Sir Nadif mengulum bibirnya dan mengusap-usap dagunya. "Ah, baiklah kalau begitu. Lusa beritahu pada Sir apa keputusan Band kalian, oke?" Azka mengangguk dengan sedikit senyuman sebagai bentuk menghormati gurunya ini dan berujar 'iya'. "Okelah, kamu boleh kembali ke kelas. Thank you udah datang." ucapnya dengan senyuman lagi. Kadang Azka berpikir apakah Sir Nadif tidak pegal terus-terusan senyum pada banyak orang?

Azka keluar dari ruang musik dan menutup kembali pintu ruangan. Ia menarik napas dalam-dalam dan menghembuskannya dengan pipi yang menggembung. Barulah ia berjalan di lorong itu, dan akan berbelok ke kiri.

Entah sedang apes atau bagaimana, ia malah menabrak orang lain sampai terjatuh dan memekik sakit. Karena merasa bersalah Azka pun meminta maaf pada orang itu yang ternyata adalah cewek. "Sori, gak sengaja nabrak." ujarnya dan menolong cewek itu.

"Iya gapapa, lagian aku juga salah kok. Ga perhatiin sekitar."
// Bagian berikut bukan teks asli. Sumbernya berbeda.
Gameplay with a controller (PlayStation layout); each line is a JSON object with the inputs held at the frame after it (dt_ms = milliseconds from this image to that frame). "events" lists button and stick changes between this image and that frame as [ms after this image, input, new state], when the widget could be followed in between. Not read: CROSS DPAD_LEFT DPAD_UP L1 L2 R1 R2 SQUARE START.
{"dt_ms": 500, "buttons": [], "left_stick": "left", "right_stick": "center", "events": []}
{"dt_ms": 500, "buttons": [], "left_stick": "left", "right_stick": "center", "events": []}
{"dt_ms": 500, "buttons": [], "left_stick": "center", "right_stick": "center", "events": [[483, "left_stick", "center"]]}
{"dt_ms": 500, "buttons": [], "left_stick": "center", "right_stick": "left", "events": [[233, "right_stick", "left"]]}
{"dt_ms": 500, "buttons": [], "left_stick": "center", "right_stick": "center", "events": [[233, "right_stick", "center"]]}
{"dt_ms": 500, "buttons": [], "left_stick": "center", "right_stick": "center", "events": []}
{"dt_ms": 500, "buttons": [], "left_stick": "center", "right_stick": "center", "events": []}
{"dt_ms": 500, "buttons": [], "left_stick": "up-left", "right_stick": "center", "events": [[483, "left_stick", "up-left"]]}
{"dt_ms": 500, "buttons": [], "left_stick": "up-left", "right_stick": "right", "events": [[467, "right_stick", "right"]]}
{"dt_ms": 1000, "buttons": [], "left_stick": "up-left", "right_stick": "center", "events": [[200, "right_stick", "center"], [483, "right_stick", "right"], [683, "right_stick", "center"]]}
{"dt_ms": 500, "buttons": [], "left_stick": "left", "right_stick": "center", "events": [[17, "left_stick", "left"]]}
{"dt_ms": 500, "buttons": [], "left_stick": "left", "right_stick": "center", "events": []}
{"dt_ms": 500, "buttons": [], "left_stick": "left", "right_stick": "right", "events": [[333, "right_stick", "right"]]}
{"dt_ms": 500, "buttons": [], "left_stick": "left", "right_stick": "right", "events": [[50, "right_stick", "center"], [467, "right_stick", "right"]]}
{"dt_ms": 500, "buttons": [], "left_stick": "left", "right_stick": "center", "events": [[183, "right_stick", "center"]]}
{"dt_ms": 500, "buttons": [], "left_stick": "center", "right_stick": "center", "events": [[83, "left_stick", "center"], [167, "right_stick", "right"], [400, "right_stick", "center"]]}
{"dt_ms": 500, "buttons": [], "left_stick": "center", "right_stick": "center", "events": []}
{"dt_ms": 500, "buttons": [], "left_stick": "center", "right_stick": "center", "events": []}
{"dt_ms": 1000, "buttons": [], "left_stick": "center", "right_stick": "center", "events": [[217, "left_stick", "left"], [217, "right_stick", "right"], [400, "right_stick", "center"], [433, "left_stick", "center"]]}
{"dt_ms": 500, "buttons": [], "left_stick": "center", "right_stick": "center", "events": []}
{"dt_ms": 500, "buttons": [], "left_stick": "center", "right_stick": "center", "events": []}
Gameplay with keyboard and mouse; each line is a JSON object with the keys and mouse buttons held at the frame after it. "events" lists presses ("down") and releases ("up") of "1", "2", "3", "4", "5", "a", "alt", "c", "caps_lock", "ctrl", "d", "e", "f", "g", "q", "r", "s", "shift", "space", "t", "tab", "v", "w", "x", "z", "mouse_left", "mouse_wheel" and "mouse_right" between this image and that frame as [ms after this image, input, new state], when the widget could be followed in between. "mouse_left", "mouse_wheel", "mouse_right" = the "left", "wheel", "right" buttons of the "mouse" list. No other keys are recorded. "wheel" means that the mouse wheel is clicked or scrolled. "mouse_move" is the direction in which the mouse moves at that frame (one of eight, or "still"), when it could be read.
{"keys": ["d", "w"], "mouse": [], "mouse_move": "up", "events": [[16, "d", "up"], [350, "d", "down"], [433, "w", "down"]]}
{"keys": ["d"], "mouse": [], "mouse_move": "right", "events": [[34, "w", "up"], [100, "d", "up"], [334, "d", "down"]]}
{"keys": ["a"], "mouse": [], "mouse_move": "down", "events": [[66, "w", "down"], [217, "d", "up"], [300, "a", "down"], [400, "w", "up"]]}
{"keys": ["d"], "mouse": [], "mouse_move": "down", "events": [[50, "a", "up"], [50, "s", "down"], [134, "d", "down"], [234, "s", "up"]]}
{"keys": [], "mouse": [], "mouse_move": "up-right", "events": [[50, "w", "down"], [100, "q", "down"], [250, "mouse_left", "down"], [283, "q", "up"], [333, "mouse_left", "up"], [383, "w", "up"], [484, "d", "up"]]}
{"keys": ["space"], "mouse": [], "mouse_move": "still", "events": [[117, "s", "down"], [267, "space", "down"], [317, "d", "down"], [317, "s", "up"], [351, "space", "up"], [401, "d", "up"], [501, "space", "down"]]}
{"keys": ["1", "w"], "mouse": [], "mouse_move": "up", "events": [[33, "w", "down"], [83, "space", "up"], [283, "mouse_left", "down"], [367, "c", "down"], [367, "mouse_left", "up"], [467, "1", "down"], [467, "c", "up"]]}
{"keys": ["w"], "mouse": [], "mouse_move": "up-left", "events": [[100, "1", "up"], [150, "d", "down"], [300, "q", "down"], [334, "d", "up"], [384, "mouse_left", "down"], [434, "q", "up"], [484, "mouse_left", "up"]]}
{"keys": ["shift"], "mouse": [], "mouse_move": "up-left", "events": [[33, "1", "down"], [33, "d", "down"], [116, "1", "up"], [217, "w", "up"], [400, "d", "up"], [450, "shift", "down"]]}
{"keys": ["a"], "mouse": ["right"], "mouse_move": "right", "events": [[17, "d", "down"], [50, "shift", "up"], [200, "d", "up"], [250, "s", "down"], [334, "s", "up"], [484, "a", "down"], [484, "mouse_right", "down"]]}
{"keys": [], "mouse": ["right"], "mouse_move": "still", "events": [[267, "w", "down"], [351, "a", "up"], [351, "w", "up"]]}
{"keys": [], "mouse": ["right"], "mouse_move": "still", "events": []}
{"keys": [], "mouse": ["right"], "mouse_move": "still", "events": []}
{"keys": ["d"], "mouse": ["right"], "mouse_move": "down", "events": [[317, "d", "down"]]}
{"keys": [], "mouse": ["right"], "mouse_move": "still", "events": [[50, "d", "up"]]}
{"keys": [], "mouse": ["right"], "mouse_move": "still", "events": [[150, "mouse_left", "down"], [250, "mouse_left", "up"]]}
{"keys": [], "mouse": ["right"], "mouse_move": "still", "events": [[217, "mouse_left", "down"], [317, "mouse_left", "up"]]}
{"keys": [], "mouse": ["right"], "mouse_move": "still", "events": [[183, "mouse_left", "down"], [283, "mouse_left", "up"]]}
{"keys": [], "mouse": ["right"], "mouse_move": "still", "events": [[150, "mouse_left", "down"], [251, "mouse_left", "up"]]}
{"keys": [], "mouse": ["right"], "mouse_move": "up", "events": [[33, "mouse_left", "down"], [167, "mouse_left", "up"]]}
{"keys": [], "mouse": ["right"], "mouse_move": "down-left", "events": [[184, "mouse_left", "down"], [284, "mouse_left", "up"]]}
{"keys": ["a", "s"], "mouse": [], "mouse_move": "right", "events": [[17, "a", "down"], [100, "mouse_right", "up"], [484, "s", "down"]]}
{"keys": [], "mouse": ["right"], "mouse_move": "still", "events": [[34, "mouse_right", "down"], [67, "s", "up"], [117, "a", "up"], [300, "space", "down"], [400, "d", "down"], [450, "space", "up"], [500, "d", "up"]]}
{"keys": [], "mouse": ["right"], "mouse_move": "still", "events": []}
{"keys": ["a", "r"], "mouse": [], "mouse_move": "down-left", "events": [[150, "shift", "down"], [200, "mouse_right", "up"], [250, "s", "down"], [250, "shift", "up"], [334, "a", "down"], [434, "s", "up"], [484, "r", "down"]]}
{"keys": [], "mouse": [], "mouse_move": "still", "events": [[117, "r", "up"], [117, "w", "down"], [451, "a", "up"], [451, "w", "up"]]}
Azka menggangguk kecil sebagai respon. "Kalo gitu permisi ya." lanjut cewek itu. Cewek yang entah siapa namanya itu pergi mendahului Azka yang masih berdiri disana. Saat Azka berbalik untuk melihat cewek tadi, ia melihat cewek itu mengusap-usap pantatnya pelan. Pasti sakit tuh pantatnya kecium lantai, pikir Azka.

Tak mau ambil pusing, Azka berjalan kembali menuju kelasnya. Setibanya ia di depan pintu ruang kelasnya, sebersit ide jahil muncul di pikirannya. Handle pintu ia goyang-goyangkan seakan-akan pintu ini akan terbuka. Suara teman-temannya yang ricuh mendadak menghening hingga ia sudah mengkhayalnya bagaimana ekspresi mereka satu per satu.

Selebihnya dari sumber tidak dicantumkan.